There is an urgency in the corporate world, as products and technologies overtake old ones in months. Companies admit they can't do it all anymore -- they focus on their strengths rather than trying to be the best at everything.

Where International Business Machines Corp. tried to offer all computers to everyone, or General Motors Corp. made nearly all the parts for its cars, companies are now relying on partners to develop products quicker.

"Even with the size of AT&T, we don't have all the competencies, skills and talents to create all the productive capabilities we want," said Robert Kavner, Group Executive of Communications Products at American Telephone and Telegraph Co.

AT&T is putting up $3.8 billion for a one-third stake in McCaw Cellular Communications Inc. to get a piece of the exploding mobile telephone business and contribute its own expertise in wire communications to McCaw.

The largest phone company in the world has also provided seed capital in Silicon Valley to create products like its personal communicator, a hand-held computer, telephone and fax machine that responds to the tap of a pen.

Alliances also become imperative as diverse industries -- computing, communications, television, entertainment, and publishing, for instance -- converge.
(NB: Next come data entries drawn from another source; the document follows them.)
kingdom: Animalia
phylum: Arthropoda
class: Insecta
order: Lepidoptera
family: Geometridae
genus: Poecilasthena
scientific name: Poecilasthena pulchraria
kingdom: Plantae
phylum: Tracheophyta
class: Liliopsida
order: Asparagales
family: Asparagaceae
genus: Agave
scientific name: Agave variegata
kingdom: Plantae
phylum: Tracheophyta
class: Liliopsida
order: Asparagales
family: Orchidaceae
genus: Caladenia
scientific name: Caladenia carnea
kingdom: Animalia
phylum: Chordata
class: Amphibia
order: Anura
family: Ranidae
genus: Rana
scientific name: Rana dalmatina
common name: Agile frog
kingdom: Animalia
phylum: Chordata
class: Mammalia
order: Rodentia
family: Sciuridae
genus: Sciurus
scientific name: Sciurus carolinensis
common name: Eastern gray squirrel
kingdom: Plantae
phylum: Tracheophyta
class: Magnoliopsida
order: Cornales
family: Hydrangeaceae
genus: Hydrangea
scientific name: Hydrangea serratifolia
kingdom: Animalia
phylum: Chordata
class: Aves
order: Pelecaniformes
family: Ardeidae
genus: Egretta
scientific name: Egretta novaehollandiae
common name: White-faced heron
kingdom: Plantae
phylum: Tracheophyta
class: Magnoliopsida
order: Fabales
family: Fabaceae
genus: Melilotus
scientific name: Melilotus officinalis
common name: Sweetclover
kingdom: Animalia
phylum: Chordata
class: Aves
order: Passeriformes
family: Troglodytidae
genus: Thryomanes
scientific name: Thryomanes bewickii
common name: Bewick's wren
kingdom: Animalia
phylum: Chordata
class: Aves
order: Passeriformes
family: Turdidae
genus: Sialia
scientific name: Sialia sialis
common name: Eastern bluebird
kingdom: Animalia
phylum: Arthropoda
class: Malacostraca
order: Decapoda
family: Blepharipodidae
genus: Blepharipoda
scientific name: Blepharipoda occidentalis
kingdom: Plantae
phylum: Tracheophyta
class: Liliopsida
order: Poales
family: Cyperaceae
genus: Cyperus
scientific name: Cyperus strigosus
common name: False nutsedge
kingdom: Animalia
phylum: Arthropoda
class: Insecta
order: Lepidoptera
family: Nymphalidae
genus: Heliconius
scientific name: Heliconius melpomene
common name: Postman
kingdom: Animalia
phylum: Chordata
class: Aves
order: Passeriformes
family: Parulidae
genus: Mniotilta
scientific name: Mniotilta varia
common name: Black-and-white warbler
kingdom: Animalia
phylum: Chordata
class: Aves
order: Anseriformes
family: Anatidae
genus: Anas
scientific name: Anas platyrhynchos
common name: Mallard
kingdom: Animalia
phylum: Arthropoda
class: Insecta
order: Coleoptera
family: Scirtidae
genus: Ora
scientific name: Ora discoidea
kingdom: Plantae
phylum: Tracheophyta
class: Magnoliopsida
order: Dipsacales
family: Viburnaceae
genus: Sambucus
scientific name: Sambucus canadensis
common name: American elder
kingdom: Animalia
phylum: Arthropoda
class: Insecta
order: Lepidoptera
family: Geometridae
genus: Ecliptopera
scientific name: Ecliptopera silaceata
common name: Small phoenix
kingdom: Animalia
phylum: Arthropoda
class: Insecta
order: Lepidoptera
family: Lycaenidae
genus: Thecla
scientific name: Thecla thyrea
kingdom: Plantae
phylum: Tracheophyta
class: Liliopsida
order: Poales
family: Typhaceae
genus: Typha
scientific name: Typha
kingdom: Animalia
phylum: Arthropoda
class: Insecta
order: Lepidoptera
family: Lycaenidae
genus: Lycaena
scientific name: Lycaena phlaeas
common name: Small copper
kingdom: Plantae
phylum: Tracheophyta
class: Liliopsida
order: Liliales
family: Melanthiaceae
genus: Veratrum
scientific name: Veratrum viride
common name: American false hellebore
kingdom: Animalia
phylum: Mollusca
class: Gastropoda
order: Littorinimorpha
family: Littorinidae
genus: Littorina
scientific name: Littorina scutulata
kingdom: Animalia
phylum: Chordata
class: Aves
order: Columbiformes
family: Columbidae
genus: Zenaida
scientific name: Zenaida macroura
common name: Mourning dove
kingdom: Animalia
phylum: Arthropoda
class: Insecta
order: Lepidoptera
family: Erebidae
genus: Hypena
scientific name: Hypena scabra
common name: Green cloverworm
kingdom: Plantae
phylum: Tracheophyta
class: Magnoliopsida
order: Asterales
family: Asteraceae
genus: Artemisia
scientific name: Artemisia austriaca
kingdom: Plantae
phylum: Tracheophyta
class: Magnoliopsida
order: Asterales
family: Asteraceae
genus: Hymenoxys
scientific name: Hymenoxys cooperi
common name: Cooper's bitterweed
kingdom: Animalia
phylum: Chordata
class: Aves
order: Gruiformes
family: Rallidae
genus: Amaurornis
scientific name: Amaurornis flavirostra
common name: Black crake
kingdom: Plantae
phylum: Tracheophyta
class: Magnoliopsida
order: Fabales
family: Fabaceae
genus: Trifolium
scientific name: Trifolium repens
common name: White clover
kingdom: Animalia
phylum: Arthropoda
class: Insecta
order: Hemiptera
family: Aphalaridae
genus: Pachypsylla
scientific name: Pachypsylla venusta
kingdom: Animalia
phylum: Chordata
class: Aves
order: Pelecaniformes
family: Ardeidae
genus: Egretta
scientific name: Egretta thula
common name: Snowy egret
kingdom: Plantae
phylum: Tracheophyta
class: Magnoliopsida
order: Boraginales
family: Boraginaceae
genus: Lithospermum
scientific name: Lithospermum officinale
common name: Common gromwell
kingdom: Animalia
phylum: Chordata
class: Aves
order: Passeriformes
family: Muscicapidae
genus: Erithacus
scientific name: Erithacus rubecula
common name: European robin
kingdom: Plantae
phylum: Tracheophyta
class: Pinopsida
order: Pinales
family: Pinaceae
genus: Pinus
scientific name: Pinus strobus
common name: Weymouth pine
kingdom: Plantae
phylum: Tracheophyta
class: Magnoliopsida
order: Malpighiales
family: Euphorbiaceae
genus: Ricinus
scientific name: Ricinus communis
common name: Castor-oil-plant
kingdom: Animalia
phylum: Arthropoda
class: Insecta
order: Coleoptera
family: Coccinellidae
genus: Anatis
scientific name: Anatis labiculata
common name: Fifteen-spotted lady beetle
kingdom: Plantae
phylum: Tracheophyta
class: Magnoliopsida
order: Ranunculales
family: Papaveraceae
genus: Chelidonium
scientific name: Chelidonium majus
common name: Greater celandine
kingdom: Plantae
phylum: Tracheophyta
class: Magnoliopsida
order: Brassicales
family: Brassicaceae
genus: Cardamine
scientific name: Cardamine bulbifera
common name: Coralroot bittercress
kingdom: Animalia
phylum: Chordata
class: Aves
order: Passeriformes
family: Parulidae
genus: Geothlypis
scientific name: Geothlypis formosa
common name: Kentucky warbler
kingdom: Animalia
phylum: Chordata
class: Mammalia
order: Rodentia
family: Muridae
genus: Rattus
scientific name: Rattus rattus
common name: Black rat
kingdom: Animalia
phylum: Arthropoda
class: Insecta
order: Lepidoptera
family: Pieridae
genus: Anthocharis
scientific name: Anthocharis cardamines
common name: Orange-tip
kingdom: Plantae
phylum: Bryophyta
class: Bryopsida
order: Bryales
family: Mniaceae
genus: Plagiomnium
No company has all the skills to create the products of the future.

"If we believed we could do everything ourselves it would probably be the seeds of our own demise," Kavner said.

Among recent headline-making developments:

  • Apple Computer Inc. Chairman John Sculley stepped down as chief executive to focus exclusively on forming links with other companies that are viewed as key to its future.
  • Apple has a partnership with former rival IBM and chip maker Motorola Corp. in developing a new computing operating system and has ties to Japanese electronics firms for its new hand-held computer and fax.
  • Tele-Communications Inc. and Time Warner Inc., the nation's two biggest cable-TV companies, joined software leader Microsoft Corp. recently to create standards for interactive television -- a potential blockbuster business.
  • US West Inc. pumped $2.5 billion into Time Warner, giving the world's biggest media company money and technology to develop interactive cable systems.
  • Cie des Machines Bull of France bought a 19.9 percent stake in Packard Bell Electronics Inc. this week to jointly develop a full range of personal computers.
  • Robert Greenhill, the new chief of Smith Barney Shearson, said U.S. mergers and acquisitions are undergoing a revival but in a different form from past deals. He said today's deals have a "different shape" and often involve "corporate affiliations" instead of the outright purchase of one company by another.
  • In this movement, the vertically intergrated, do-it-all company is replaced by the "virtual corporation" -the latest buzzword to describe stealth-like management teams that seek expertise wherever they can to expand.
  • While the means of creating these links may be new, the concept is not. Japanese car companies, for instance, worked closely with their suppliers for years to get the best parts and develop products quickly. Their concept has been adopted the world over.
  • Microsoft Corp. and Intel Corp. developed crucial parts of IBM's personal computers in pioneering ventures that helped them both to huge profits and set off the PC explosion in the 1980s.
  • Companies now find it pays to look to others for design, components, manufacturing, even marketing, if it means they can get the product to market faster.
  • InterSolve Group, a Dallas consulting firm, has made a business out of promoting just such alliances, working with chief executives to assemble teams from diverse sources to create new business opportunities.
  • " You orchestrate the best of the breed to create the product," said Edward McPherson, President of InterSolve, which has IBM and First Interstate among its clients.
  • Nadler said he foresees a time when the corporation itself will be a place where ideas are generated, rather than carried out at all levels.
  • "The corporation becomes a network that does very few things by itself but it has a very clear idea of what it wants to do well," he said.